◆ Instruction
Give back the lines of the records exactly, starting at the first and ending at the one with "[908,554,1055,566] [656,574,731,585] See".

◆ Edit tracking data

***

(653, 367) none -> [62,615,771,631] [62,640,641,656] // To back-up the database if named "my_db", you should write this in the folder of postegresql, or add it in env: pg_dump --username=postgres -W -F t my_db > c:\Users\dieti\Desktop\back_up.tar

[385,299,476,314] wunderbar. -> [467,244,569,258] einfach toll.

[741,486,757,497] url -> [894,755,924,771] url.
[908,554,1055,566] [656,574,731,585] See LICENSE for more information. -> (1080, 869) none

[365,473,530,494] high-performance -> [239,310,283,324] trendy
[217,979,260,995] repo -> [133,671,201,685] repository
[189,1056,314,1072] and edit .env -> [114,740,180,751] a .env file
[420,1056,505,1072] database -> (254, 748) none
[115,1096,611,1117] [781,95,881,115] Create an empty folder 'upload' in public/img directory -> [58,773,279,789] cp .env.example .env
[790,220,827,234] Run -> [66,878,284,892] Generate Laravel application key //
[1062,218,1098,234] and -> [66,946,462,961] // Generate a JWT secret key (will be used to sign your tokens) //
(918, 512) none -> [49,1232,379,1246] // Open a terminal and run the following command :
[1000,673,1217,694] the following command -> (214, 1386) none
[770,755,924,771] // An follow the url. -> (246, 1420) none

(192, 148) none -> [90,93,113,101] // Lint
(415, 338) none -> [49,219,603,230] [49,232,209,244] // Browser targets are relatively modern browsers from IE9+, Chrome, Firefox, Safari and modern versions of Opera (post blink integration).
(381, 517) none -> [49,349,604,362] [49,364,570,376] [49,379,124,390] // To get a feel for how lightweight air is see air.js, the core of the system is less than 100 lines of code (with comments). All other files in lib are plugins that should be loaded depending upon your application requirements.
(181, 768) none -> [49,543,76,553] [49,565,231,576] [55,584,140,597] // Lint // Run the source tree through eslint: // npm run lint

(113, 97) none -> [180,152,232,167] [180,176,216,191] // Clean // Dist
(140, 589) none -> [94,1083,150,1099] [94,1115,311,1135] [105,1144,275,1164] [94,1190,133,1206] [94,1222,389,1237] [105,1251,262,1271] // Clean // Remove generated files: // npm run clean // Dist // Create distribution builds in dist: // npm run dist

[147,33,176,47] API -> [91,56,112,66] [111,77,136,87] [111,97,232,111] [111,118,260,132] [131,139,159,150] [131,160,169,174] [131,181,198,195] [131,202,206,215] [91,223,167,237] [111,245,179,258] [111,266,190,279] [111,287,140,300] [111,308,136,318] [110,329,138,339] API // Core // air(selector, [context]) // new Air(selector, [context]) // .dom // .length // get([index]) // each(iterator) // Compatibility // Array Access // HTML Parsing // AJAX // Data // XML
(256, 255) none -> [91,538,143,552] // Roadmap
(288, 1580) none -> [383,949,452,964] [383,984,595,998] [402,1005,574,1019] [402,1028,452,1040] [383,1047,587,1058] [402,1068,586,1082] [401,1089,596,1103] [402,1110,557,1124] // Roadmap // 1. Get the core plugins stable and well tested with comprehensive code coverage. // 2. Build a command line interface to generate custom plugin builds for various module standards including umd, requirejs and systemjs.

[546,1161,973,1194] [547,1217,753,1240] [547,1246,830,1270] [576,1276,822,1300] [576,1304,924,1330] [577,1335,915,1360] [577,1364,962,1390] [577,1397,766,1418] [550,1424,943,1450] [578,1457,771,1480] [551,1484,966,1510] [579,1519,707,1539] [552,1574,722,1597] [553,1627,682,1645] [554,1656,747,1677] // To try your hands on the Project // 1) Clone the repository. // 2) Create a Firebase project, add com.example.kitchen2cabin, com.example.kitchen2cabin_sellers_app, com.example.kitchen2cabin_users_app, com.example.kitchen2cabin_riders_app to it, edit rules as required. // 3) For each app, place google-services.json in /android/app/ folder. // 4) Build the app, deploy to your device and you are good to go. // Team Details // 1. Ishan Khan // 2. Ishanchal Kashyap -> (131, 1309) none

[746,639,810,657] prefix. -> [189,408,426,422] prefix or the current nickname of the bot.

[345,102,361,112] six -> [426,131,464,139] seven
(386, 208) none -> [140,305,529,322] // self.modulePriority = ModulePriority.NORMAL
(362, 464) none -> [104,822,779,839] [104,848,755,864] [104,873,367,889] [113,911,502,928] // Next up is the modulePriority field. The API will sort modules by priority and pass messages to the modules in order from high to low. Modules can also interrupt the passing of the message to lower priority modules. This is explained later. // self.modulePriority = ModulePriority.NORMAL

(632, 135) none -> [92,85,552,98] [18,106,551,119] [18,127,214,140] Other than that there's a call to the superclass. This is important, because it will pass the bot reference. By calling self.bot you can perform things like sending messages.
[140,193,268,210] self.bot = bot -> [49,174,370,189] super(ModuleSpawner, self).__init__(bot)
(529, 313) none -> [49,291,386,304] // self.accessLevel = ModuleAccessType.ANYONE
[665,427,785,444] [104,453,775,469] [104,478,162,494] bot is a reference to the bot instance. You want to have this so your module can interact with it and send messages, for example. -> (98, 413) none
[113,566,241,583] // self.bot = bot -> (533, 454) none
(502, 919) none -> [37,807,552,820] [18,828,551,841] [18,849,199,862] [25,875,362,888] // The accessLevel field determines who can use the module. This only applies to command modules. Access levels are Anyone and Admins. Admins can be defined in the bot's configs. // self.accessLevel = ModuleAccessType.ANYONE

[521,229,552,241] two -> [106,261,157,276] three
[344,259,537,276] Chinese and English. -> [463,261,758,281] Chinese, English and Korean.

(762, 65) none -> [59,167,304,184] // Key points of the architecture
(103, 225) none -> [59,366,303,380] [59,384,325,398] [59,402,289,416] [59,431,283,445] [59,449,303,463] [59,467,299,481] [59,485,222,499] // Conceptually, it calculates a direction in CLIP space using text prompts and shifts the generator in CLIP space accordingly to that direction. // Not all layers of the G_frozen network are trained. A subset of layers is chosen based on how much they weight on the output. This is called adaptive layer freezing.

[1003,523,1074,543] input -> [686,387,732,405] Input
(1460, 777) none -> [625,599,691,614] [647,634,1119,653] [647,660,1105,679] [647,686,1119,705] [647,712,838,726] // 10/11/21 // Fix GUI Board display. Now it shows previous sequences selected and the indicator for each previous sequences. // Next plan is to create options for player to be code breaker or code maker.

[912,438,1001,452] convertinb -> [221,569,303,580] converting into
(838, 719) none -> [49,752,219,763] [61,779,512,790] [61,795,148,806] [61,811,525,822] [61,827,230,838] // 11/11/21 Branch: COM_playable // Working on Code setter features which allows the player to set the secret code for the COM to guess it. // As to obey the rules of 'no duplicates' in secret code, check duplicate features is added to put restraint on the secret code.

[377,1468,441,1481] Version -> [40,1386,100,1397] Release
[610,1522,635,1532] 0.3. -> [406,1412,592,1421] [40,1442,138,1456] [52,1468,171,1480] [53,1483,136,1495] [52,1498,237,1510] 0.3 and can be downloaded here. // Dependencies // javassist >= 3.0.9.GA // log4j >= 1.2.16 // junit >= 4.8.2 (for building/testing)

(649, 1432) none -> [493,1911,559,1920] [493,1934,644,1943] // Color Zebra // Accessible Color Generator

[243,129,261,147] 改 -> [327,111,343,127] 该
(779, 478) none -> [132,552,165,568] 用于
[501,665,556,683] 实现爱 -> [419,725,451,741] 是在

***

◆ Result of the exercise
(653, 367) none -> [62,615,771,631] [62,640,641,656] // To back-up the database if named "my_db", you should write this in the folder of postegresql, or add it in env: pg_dump --username=postgres -W -F t my_db > c:\Users\dieti\Desktop\back_up.tar

[385,299,476,314] wunderbar. -> [467,244,569,258] einfach toll.

[741,486,757,497] url -> [894,755,924,771] url.
[908,554,1055,566] [656,574,731,585] See LICENSE for more information. -> (1080, 869) none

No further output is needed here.